(Saved entries)
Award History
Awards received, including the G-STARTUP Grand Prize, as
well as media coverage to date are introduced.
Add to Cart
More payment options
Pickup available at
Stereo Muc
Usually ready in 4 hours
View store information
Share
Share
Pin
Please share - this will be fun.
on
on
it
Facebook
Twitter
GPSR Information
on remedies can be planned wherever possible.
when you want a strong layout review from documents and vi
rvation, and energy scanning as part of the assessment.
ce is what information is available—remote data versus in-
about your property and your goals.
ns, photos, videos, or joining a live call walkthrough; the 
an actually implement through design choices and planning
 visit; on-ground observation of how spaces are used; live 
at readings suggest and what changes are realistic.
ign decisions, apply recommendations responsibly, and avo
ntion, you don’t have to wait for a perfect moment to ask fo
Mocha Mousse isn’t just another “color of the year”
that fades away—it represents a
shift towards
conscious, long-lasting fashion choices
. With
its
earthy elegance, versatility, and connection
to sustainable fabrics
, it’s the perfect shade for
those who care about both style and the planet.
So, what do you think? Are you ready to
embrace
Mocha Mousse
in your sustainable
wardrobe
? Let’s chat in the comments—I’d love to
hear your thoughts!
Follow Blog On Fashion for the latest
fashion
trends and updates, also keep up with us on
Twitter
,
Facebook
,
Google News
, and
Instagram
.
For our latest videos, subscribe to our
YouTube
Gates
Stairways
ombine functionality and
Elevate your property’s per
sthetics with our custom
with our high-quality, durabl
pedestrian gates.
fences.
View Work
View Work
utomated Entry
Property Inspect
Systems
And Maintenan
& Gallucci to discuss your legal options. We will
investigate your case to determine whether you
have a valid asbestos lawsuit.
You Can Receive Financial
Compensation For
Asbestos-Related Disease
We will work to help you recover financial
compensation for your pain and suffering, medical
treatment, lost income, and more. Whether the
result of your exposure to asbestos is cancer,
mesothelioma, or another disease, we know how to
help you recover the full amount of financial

_About this exercise_.
Output every record above exactly as it appears.

_Expected output_.
Award History
Awards received, including the G-STARTUP Grand Prize, as
well as media coverage to date are introduced.
Add to Cart
More payment options
Pickup available at
Stereo Muc
Usually ready in 4 hours
View store information
Share
Share
Pin
Please share - this will be fun.
on
on
it
Facebook
Twitter
GPSR Information
on remedies can be planned wherever possible.
when you want a strong layout review from documents and vi
rvation, and energy scanning as part of the assessment.
ce is what information is available—remote data versus in-
about your property and your goals.
ns, photos, videos, or joining a live call walkthrough; the 
an actually implement through design choices and planning
 visit; on-ground observation of how spaces are used; live 
at readings suggest and what changes are realistic.
ign decisions, apply recommendations responsibly, and avo
ntion, you don’t have to wait for a perfect moment to ask fo
Mocha Mousse isn’t just another “color of the year”
that fades away—it represents a
shift towards
conscious, long-lasting fashion choices
. With
its
earthy elegance, versatility, and connection
to sustainable fabrics
, it’s the perfect shade for
those who care about both style and the planet.
So, what do you think? Are you ready to
embrace
Mocha Mousse
in your sustainable
wardrobe
? Let’s chat in the comments—I’d love to
hear your thoughts!
Follow Blog On Fashion for the latest
fashion
trends and updates, also keep up with us on
Twitter
,
Facebook
,
Google News
, and
Instagram
.
For our latest videos, subscribe to our
YouTube
Gates
Stairways
ombine functionality and
Elevate your property’s per
sthetics with our custom
with our high-quality, durabl
pedestrian gates.
fences.
View Work
View Work
utomated Entry
Property Inspect
Systems
And Maintenan
& Gallucci to discuss your legal options. We will
investigate your case to determine whether you
have a valid asbestos lawsuit.
You Can Receive Financial
Compensation For
Asbestos-Related Disease
We will work to help you recover financial
compensation for your pain and suffering, medical
treatment, lost income, and more. Whether the
result of your exposure to asbestos is cancer,
mesothelioma, or another disease, we know how to
help you recover the full amount of financial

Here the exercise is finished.